Apple cuts production plans for first quarter
TOKYO – Reuters
Apple Inc, which slashed its quarterly sales forecast last week, has reduced planned production for its three new iPhone models by about 10 percent for the January-March quarter, the Nikkei Asian Review reported on Jan. 9.
That rare forecast cut exposed weakening iPhone demand in China, the world’s biggest smartphone market, where a slowing economy has also been buffeted by a trade war with the United States.
Many analysts and consumers have said the new iPhones are overpriced.

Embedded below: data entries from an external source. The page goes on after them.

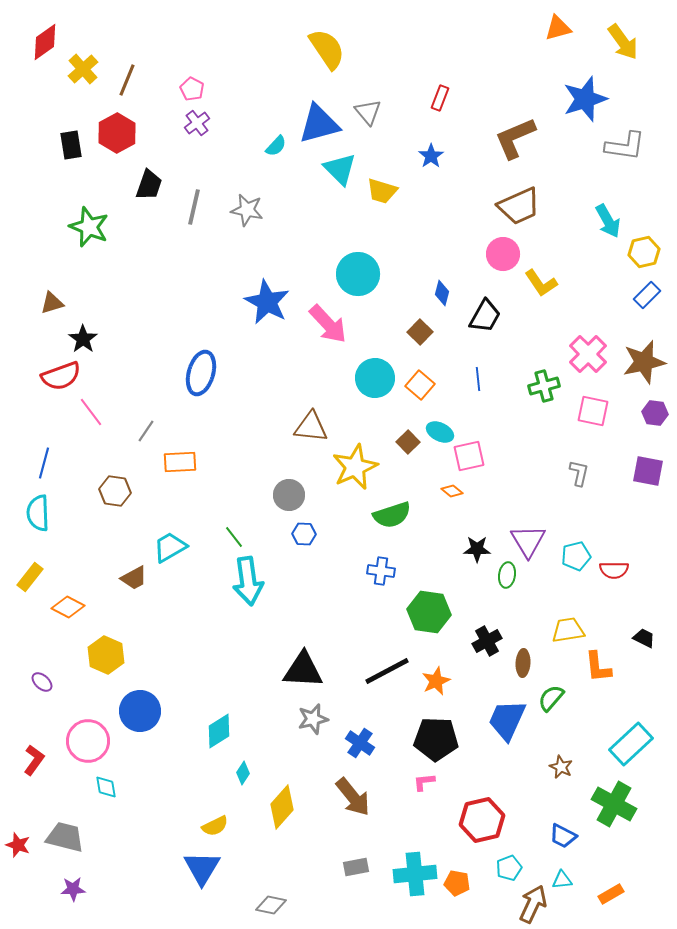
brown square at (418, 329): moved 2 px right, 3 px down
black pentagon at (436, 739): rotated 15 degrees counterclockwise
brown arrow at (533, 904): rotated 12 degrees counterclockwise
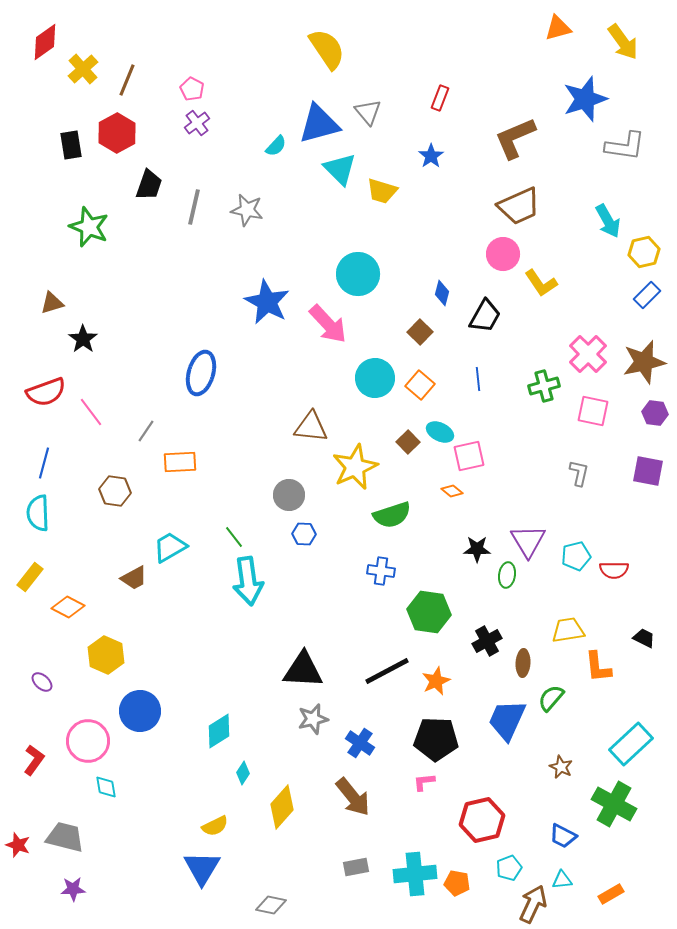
red semicircle at (61, 376): moved 15 px left, 16 px down
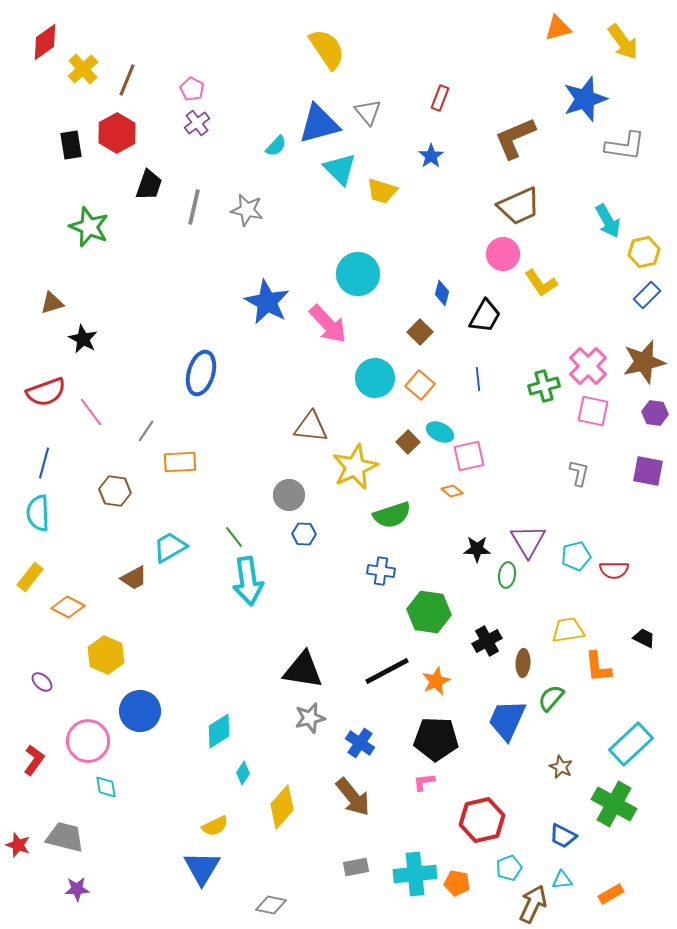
black star at (83, 339): rotated 8 degrees counterclockwise
pink cross at (588, 354): moved 12 px down
black triangle at (303, 670): rotated 6 degrees clockwise
gray star at (313, 719): moved 3 px left, 1 px up
purple star at (73, 889): moved 4 px right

Apple asked its suppliers late last month to produce fewer-than-planned units of its XS, XS Max and XR models, the Nikkei reported, citing sources with knowledge of the request.
The request was made before Apple announced its forecast cut, the Nikkei said. The bleaker sales outlook, which Apple attributed to weak China demand, triggered a broad sell-off in global stock markets.

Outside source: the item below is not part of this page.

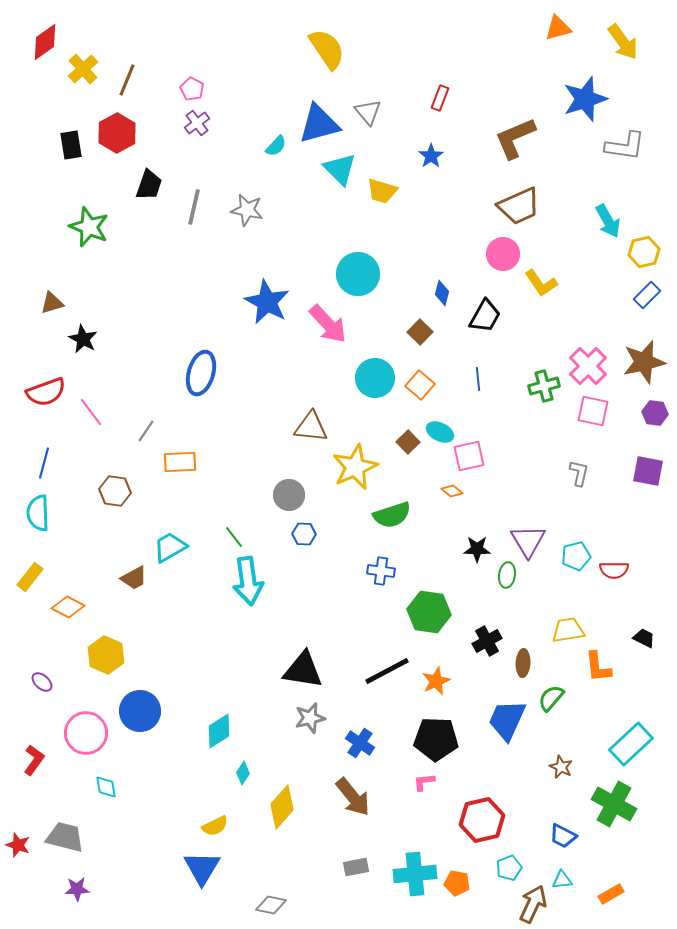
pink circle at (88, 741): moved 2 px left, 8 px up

Market research firm Canalys estimates shipments fell 12 percent in China last year and expects smartphone shipments in 2019 to dip another 3 percent, to below 400 million for the first time since 2014.

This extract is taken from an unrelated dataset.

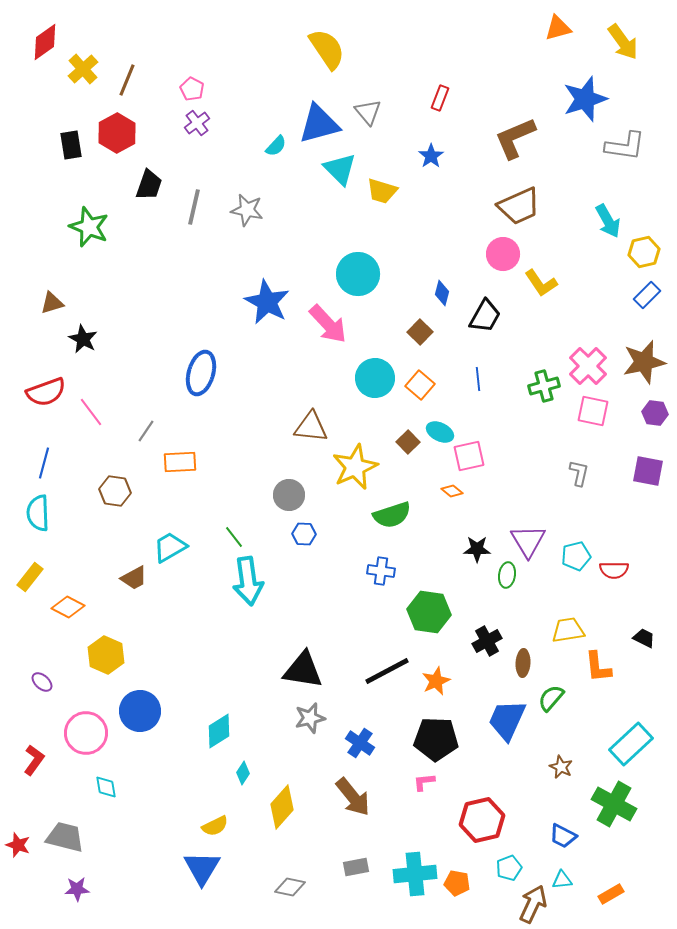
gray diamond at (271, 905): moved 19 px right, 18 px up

Overall planned production volume of both old and new iPhones is likely to be cut to a range of 40 million to 43 million units for January-March, from an earlier projection of 47 million to 48 million units, the Nikkei reported, citing one source familiar with the situation.
The report comes after chip suppliers Samsung Electronics and Skyworks Solutions flagged weak first-quarter chip demand for smartphones.
As Chinese demand has faltered, Apple has increased focus on India, which recently overtook the United States as the world’s second-largest smartphone market.